Die Kassenzahnärztliche Vereinigung Hessen meldet sich mit Kritik an Überlegungen der FDP zum Gesundheitswesen. Hintergrund sind die liberalen Leitlinien für den zukunftsfähigen Umbau des deutschen Gesundheitssystems, die der 75. Bundesparteitag der FDP am 27. April 2024 im Rahmen eines Antrags zusammengestellt hat.
Diese wiesen, so die KZV Hessen, neben durchaus konsensfähigen Forderungen – wie etwa das Umlagesystem der Gesetzlichen Krankenversicherung durch eine Kapitaldeckung zu ergänzen, Maßnahmen zum Bürokratieabbau voranzubringen und die Eigenverantwortung der Patienten zu stärken – drei grobe Schnitzer auf, die einer Korrektur bedürfen.
Die Kritikpunkte der hessischen Zahnärzte: Patientenkontakte, Heilhilfsberufe und iMVZ
1. Unter der Überschrift: „Personalressourcen effizient und effektiv nutzen“ werden von den Verfassern weitgehende Eingriffe in den Arztvorbehalt einer Heilbehandlung verlangt.
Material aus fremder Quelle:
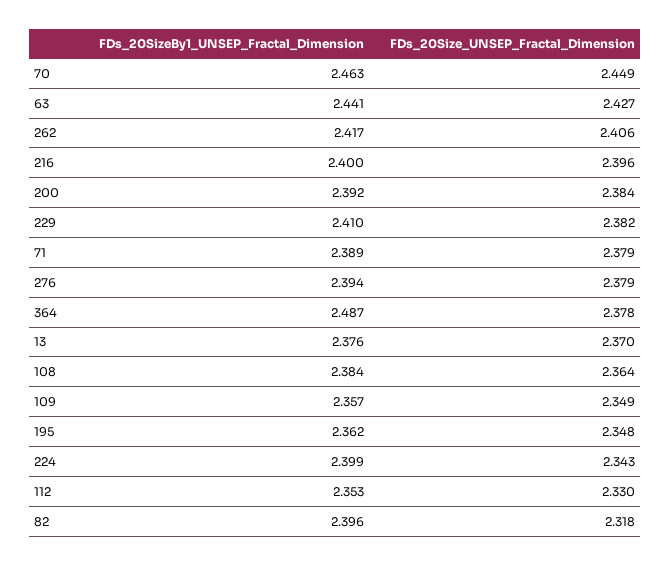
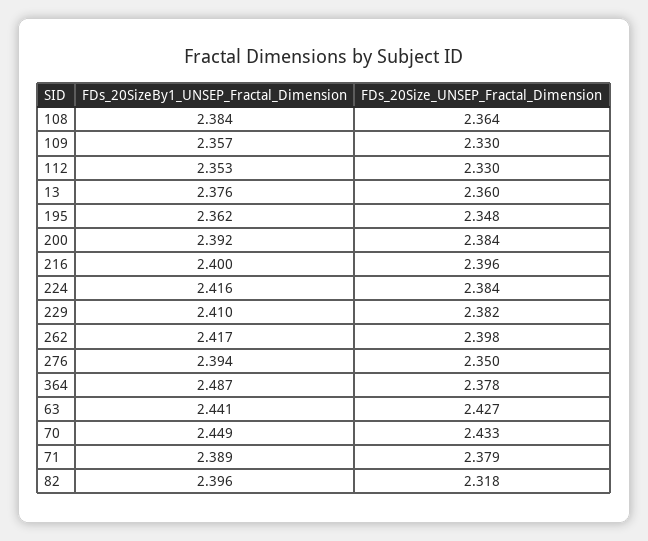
FDs_20SizeBy1_UNSEP_Fractal_Dimension, 70: 2.463 -> 2.449
FDs_20Size_UNSEP_Fractal_Dimension, 70: 2.449 -> 2.433
FDs_20Size_UNSEP_Fractal_Dimension, 262: 2.406 -> 2.398
FDs_20Size_UNSEP_Fractal_Dimension, 276: 2.379 -> 2.35
FDs_20Size_UNSEP_Fractal_Dimension, 13: 2.37 -> 2.36
FDs_20Size_UNSEP_Fractal_Dimension, 109: 2.349 -> 2.33
FDs_20SizeBy1_UNSEP_Fractal_Dimension, 224: 2.399 -> 2.416
FDs_20Size_UNSEP_Fractal_Dimension, 224: 2.343 -> 2.384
So wird in Frage gestellt, ob der Arzt für erkrankte Patienten die erste Ansprechperson sein sollte. Falls damit eine Behandlung von Patienten ohne Arztkontakt gemeint sein sollte, ist anzumerken, dass eine Therapie zu Lasten der GKV ohne ärztliche Diagnose nicht möglich ist (Paragraf 15 i. V. mit Paragraf 28 SGB V). Es kann sich also nur um die Idee einer organisatorisch untergeordnete Ebene handeln, die dem Arzt zuarbeitet – und die es in einigen medizinischen Einrichtungen bereits gibt.
2. Des Weiteren wird unter der gleichen Überschrift ein Direktzugang der Patienten zu den Heilberufen gefordert. Wenn damit die sogenannten Heilhilfsberufe oder Gesundheitsfachberufe gemeint sind – zu den Heilberufen besteht für Patientinnen und Patienten ja bereits Direktzugang – bleibt die Frage offen, wer die für die Therapie erforderliche Diagnose stellt. Die Diagnosestellung steht unter Arztvorbehalt. Die Diagnostik ist auch nicht Lehrinhalt der Ausbildung von Heilhilfsberufen.
3. Unter der Überschrift „Mit mehr Wettbewerb die Versorgungsqualität verbessern und gleichzeitig Kosten reduzieren“ fordern die Verfasser des Antrags eine weitgehende Deregulierung des 1. Gesundheitsmarktes, sodass Fremdkapital noch besseren Zugang zum Versorgungsmarkt hat. Die Gründung von Investoren-MVZ soll erleichtert werden. Als Begründung wird die Verbesserung der zunehmend unzureichenden ländlichen Versorgung genannt. Fakt ist, dass gerade in ländlichen Bereichen ein Engagement von institutionellen Investoren im Rahmen von Medizinischen Versorgungszentren eher die Ausnahme ist, was nicht an den Bedingungen der jetzt schon sehr investorenfreundlichen gesetzlichen Regelungen liegt, sondern vielmehr an der ausschließlich gewinnorientierten Ausrichtung der Investoren bei der Standortwahl. Wie der Wortlaut im Antragstext „gerade im ländlichen Raum sorgen Investoren getragene MVZ-Strukturen für dringend benötigte Versorgungskapazitäten“ vor dieser Tatsache zu verstehen ist, erschließt sich nicht – ebenso wenig, worin die Verfasser die notwendige Motivation für Investoren für eine verstärkte Gründung von MVZ unter den bekannten wirtschaftlichen Bedingungen des ländlichen Raumes sehen.
FDP-Bundesvorstand sollte sich mit Kritik befassen
Der Antrag wurde vom Parteitag nicht final beschlossen, sondern an den Bundesfachausschuss Gesundheit der Partei weitergeleitet. Dieser soll eine Beschlussempfehlung für das Präsidium abgeben. Vor diesem Hintergrund fordert die KZV Hessen den Bundesvorstand der FDP auf, sich noch einmal mit den drei kritisierten Punkten des Antrages zu beschäftigen. Der Vorstand der KZV Hessen ist gern zu einem lösungsorientierten Gedankenaustausch bereit.